If all addresses have been successfully geocoded, the next step is to check the geocoding and write the results to a new EXCEL file. 


In [None]:
# view geocoded data
display(addresses_df)

# write geocoded places to new file
addresses_df.to_excel("Addresses_AP3ALLCLASSES_Geocoded_withID.xlsx")

Now we can plot the geocoded data to a 2-dimensional, static map.
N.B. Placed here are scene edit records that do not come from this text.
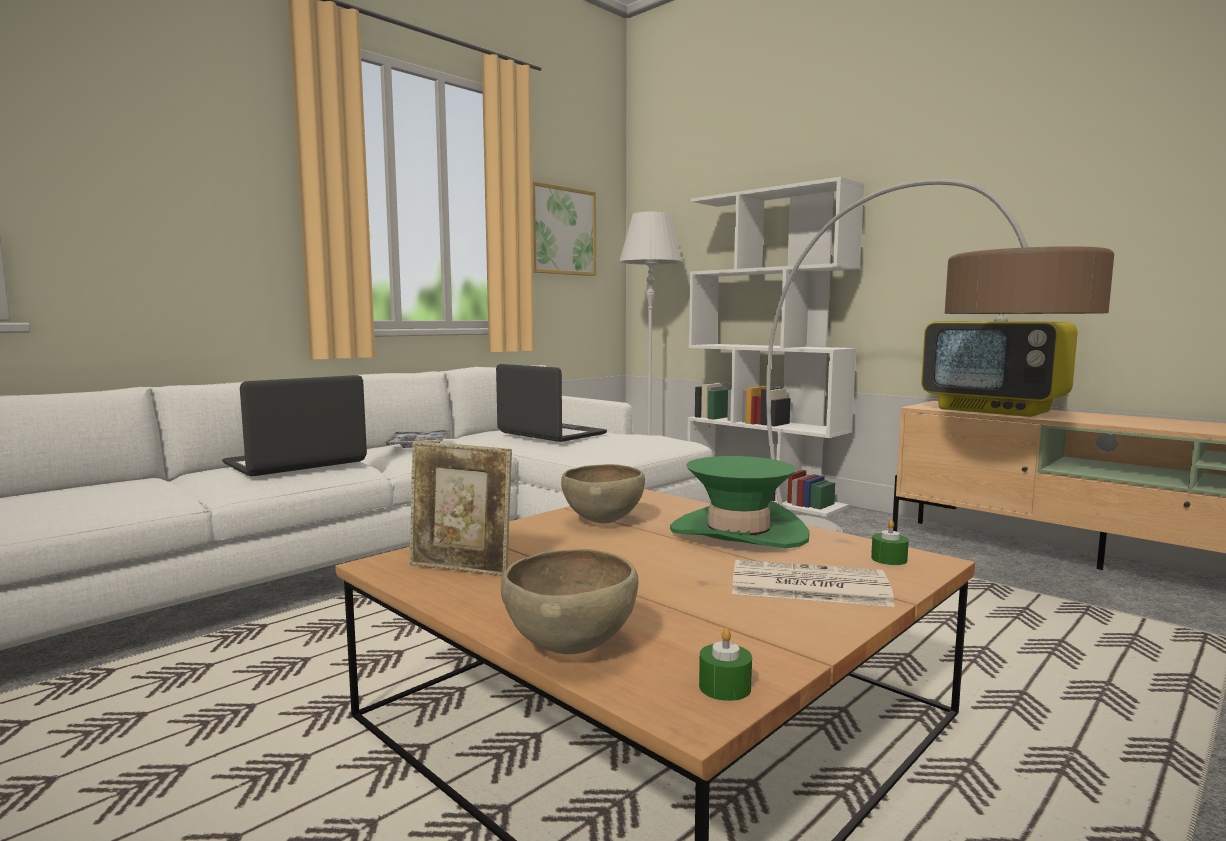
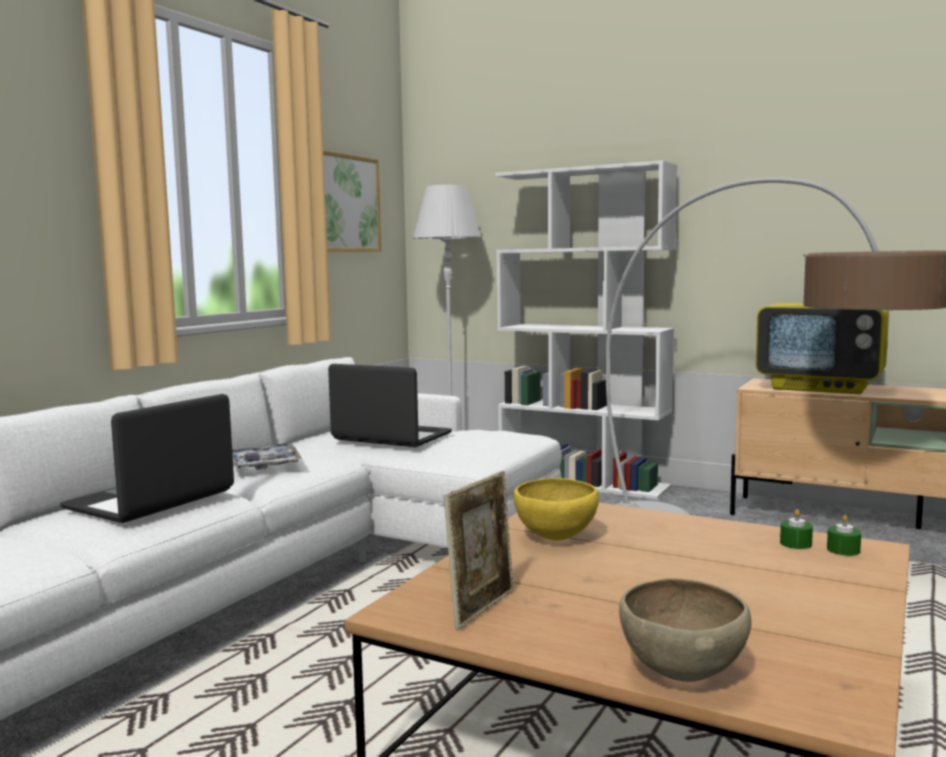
camera: 15 degrees left, 0 degrees up
(461, 569) = (482, 608): picture frame -> picture frame turned 60 degrees counterclockwise
(603, 522) = (555, 538): brown bowl -> yellow bowl
(725, 687) = (844, 690): green candle -> green candle (795, 543)
(738, 532) = (691, 536): green hat -> none
(806, 585) = (806, 585): newspaper -> none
As this map is a world-map, the individual places will only be visible as small coloured dots.

In [None]:
## plot geocoded data

# read file with geocoded data
places = 'Addresses_AP3NEW_Geocoded_withID.xlsx'
data = pd.read_excel(places)

# set the size of the map
fig = plt.figure(figsize=(15,10))

# create the map - set latitude and longitude
m = Basemap(projection = 'mill', llcrnrlat = -90, urcrnrlat = 90, llcrnrlon = -180, urcrnrlon = 180, resolution = 'c')

# draw the coastline
m.drawcoastlines()
m.drawcountries(color='gray') # OPTIONAL: define color for modern country borders
m.drawstates(color='gray') # OPTIONAL: define color for borders of modern US federal states

# write variables for latitude and longitude to list
lat = data['latitudes'].tolist()
lon = data['longitudes'].tolist()

# plot the map
m.scatter(lon, lat, latlon = True, s = 10, c = 'orange', marker = 'o', alpha = 1)

plt.show()

Congratulations, you have just plotted a new map! You can save the image by rightclicking with your mouse and downloading it to your local drive.